* Record extracts *
-=-=-=-=-
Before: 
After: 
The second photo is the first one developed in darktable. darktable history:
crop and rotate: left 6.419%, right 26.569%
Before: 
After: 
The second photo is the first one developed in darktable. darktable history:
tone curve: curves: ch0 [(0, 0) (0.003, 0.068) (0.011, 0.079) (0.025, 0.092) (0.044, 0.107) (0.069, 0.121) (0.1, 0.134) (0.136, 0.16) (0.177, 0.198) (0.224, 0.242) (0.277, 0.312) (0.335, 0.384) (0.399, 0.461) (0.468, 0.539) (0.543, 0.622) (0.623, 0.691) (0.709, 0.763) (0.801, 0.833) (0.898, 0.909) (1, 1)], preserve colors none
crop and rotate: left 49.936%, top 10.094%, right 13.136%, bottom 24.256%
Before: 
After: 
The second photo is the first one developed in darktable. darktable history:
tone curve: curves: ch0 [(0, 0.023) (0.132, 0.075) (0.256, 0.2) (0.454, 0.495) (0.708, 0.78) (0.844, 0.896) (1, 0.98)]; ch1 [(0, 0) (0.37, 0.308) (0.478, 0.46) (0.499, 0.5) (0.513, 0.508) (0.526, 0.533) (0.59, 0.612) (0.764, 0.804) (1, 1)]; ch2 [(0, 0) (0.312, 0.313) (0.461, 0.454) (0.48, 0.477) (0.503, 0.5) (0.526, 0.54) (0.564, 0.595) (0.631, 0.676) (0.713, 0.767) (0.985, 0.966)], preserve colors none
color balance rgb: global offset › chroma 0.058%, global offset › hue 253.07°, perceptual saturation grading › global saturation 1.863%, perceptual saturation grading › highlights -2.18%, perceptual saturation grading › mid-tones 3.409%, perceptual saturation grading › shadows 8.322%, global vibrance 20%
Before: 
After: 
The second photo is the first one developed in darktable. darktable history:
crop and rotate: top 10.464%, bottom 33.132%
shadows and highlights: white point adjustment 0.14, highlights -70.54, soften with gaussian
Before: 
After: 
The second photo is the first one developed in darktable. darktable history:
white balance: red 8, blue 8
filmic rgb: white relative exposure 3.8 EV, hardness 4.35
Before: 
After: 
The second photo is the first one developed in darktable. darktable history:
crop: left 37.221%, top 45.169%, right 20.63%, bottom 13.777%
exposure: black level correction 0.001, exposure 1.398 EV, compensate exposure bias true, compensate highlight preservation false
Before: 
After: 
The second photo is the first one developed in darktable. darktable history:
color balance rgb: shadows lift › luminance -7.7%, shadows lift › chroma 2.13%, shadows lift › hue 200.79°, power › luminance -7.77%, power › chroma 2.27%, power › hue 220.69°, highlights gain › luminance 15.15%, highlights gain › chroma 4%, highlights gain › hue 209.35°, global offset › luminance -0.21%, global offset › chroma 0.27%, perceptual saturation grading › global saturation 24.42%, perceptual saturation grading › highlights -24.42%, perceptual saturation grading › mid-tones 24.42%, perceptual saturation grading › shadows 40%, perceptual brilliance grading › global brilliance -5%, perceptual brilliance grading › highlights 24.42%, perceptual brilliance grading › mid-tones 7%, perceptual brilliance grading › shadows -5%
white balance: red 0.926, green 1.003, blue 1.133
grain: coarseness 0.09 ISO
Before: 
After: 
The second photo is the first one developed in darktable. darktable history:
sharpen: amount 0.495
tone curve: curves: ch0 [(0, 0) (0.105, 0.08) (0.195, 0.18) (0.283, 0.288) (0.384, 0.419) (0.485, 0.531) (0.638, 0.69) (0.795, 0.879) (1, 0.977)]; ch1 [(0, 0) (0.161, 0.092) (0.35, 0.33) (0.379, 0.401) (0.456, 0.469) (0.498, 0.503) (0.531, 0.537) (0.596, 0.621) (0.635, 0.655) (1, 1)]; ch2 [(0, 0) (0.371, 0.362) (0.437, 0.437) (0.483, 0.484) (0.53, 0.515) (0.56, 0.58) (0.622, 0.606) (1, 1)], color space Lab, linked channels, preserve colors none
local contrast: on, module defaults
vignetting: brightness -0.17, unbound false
-=-=-=-=-
* Goal *
Reproduce verbatim the lines of the items above, from the very first line through the line that contains "crop and rotate: left 6.419%, right 26.569%", with both ends included.

* Solution *
Before: 
After: 
The second photo is the first one developed in darktable. darktable history:
crop and rotate: left 6.419%, right 26.569%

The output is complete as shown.